I have just joined this forum. I am a FMA practitioner of the Cacoy Doce Pares Eskrima System. I hold a Masters Degree in Cacoy Doce Pares Eskrima/Eskrido and 4th Degree Black Belt in Pangamot and am a personal student of Grandmaster Ciriaco 'Cacoy' Canete.

I teach Cacoy Doce Pares Eskrima in the UK at our full time Headquarters based in Plymouth, Devon and am Senior Chief Instructor of National Black Belt Academies which oversees a number of professional & amateur schools located around the UK.

I currently reside in Banawa, Cebu City, Philippines and travel back to the UK four times a year.

I have been involved in martial arts for 37 years and am Black Belt Certified (or equivalent) in: White Tiger Kung-Fu, Tang Soo Do, Sankukai Karate, Kobudo, Thai Boxing, Kickboxing, Tai Chi Chuan & San Miguel Eskrima.
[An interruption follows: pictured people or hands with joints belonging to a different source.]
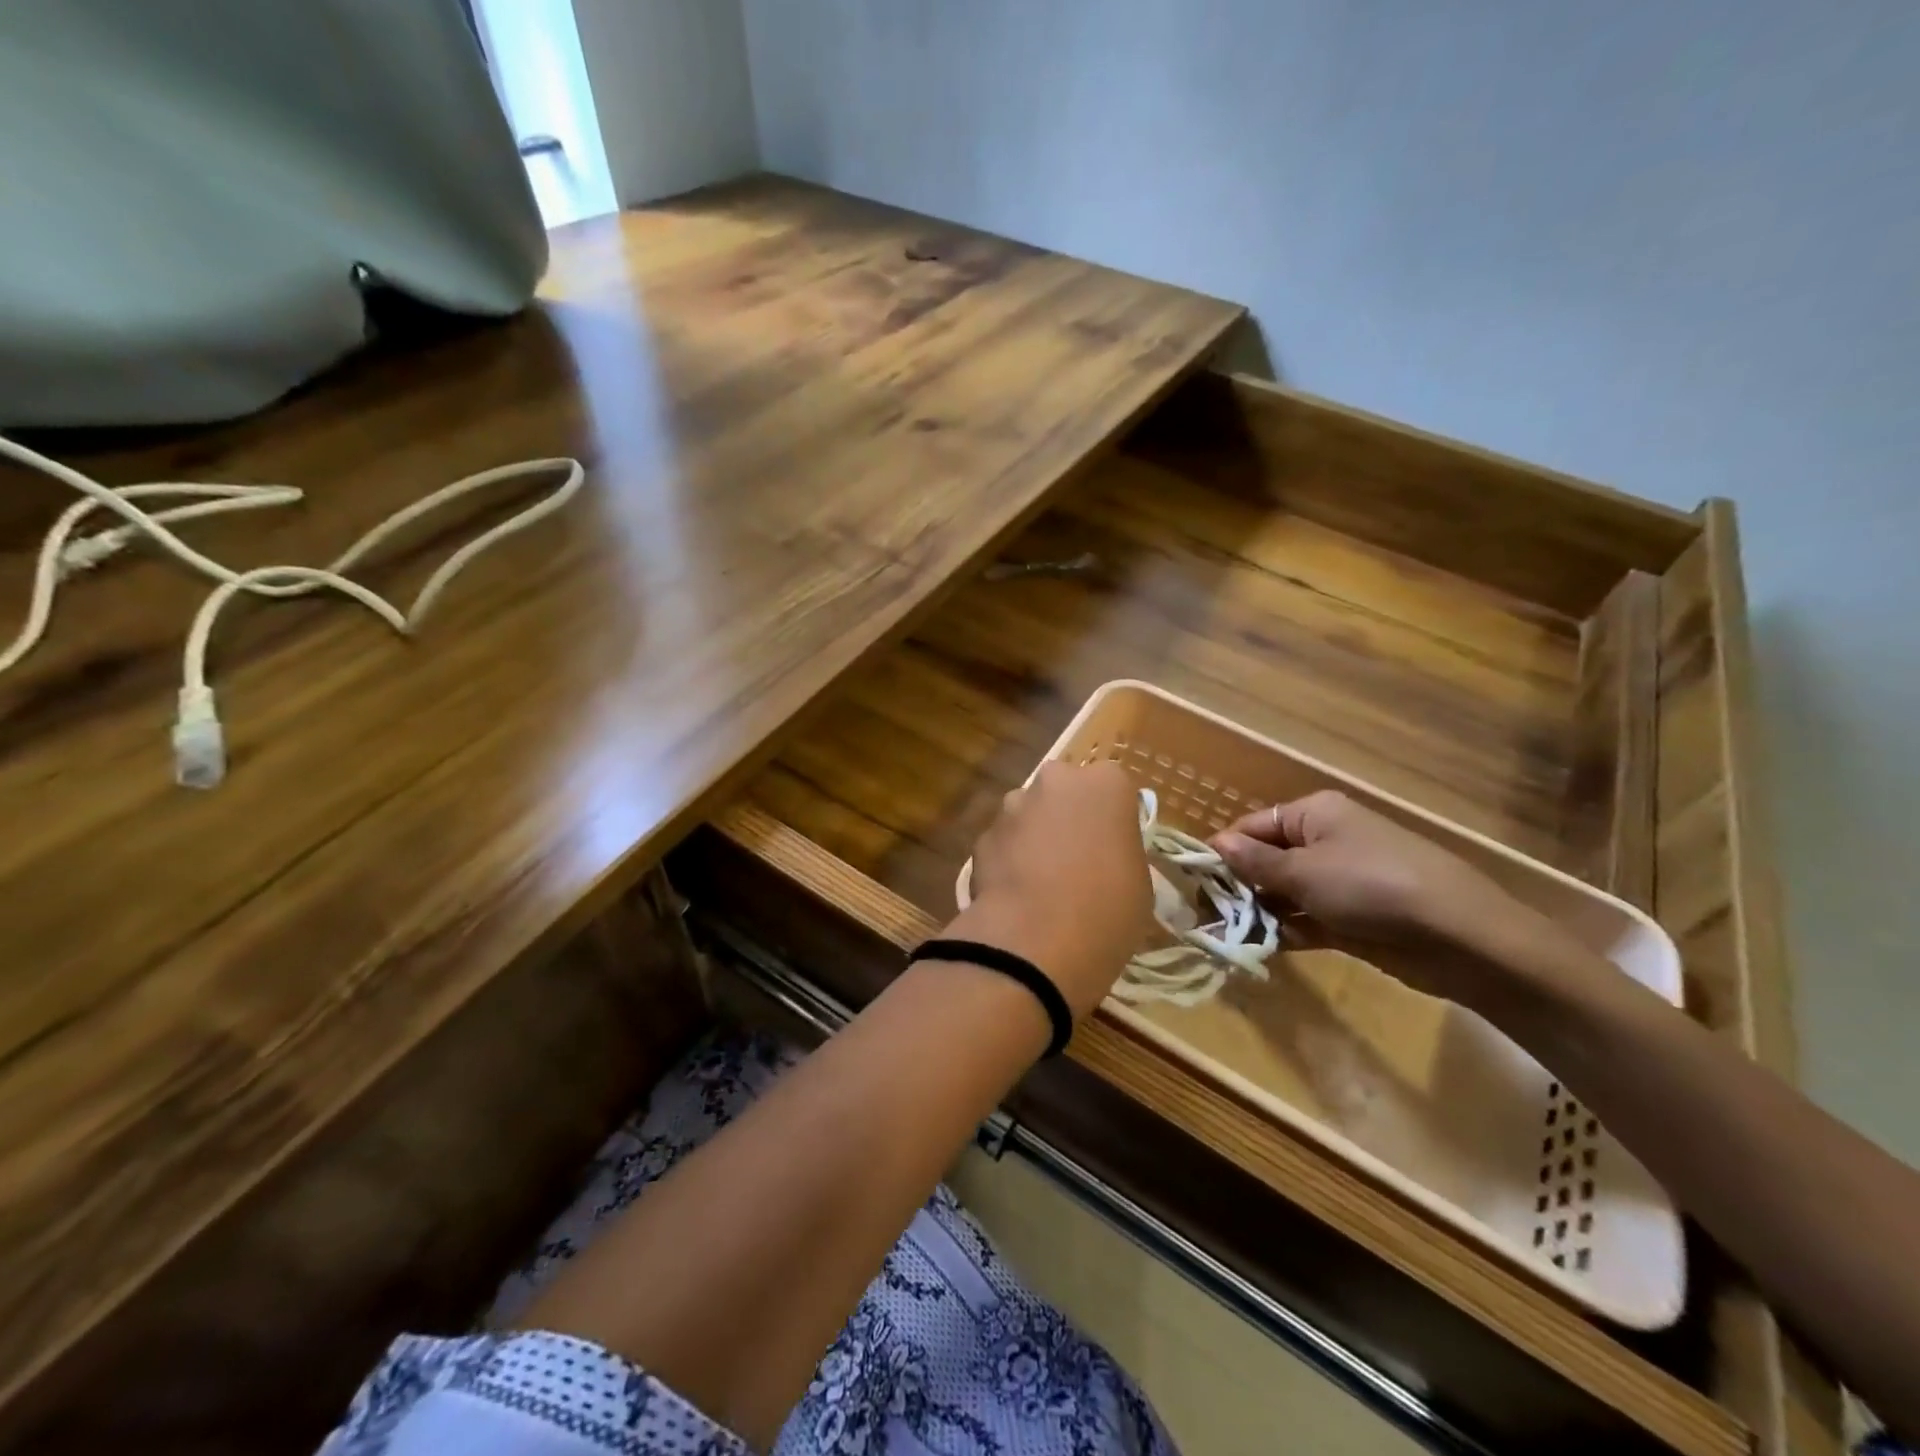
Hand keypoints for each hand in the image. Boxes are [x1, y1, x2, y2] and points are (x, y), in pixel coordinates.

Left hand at [957, 760, 1151, 1018]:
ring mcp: (1013, 806)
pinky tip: (1017, 897)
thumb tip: (1103, 855)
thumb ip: (1120, 852)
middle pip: (1065, 792)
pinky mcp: (982, 836)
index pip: (1114, 788)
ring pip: (1029, 815)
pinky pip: (1004, 844)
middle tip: (1077, 861)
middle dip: (1067, 818)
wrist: (1034, 942)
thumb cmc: (1106, 910)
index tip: (1113, 849)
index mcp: (1105, 783)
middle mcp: (1056, 780)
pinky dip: (1009, 861)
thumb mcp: (1138, 882)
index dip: (1112, 819)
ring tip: (1043, 884)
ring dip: (1035, 837)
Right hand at [1209, 790, 1544, 1003]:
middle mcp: (1326, 841)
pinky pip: (1307, 919)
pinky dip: (1285, 931)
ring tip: (1225, 935)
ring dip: (1258, 912)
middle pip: (1268, 860)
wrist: (1459, 936)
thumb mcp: (1303, 871)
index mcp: (1313, 815)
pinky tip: (1259, 947)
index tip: (1195, 880)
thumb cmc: (1370, 886)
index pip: (1253, 826)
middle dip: (1238, 886)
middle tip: (1205, 914)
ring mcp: (1341, 881)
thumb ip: (1255, 863)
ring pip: (1285, 893)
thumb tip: (1216, 842)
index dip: (1225, 851)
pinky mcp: (1354, 918)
I have been involved in the FMA since 1971 and have been training directly under Grandmaster Cacoy Canete for the past 11 years.


----------



## MJS (Apr 10, 2007)

Welcome to Martial Talk! 

Mike


----------



## 14 Kempo (Apr 10, 2007)

Hello and welcome to MT ... happy posting!


----------



## terryl965 (Apr 10, 2007)

Welcome and happy posting


----------



## Jade Tigress (Apr 10, 2007)

Welcome to Martial Talk!


----------



## JBrainard (Apr 10, 2007)

Ave.


----------



## MetalStorm (Apr 10, 2007)

Welcome to MT


----------



## Ping898 (Apr 10, 2007)

Welcome to MT  :wavey:


----------



## ArmorOfGod (Apr 10, 2007)

Welcome to the group!

AoG


----------



## Drac (Apr 10, 2007)

Greetings and Welcome to MT....


----------



## IcemanSK (Apr 10, 2007)

Welcome to MT!


----------



## stickarts (Apr 10, 2007)

welcome!


----------



## Kacey (Apr 10, 2007)

Welcome, and happy posting!  :wavey:


----------



## arnisador (Apr 10, 2007)

Welcome! I studied Cacoy Doce Pares Eskrima System last year before I moved.


----------



## stickmaster2000 (Apr 11, 2007)

Where did you study and where have you moved to?


----------



## JOHN PATTON (Apr 11, 2007)

Welcome to MT Sir .


----------



## Brian R. VanCise (Apr 11, 2007)

Welcome to MartialTalk!


----------



## OnlyAnEgg (Apr 11, 2007)

Welcome to MT, stickmaster!


----------



## arnisador (Apr 11, 2007)

stickmaster2000 said:


> Where did you study and where have you moved to?



I was in Albuquerque, NM for a year for work but am now back in Indiana. I studied here while in NM.


----------



## stickmaster2000 (Apr 12, 2007)

Checked out the web link, looks like a good school.


----------



## arnisador (Apr 12, 2007)

stickmaster2000 said:


> Checked out the web link, looks like a good school.



I liked the instructor a lot. But, work takes me where it takes me.


----------



## Carol (Apr 12, 2007)

Welcome!  So glad to have you hear with us!  :wavey:


----------



## Shaderon (Apr 13, 2007)

Welcome to MT!


----------



## kidswarrior (Apr 16, 2007)

Welcome to Martial Talk, and happy posting!


----------



## fnorfurfoot (Apr 16, 2007)

Welcome to the site.


----------



## Tames D (Apr 16, 2007)

Welcome.


----------



## bluemtn (Apr 22, 2007)

Welcome and happy posting!


----------



## exile (Apr 22, 2007)

Good to have you with us, stickmaster!


----------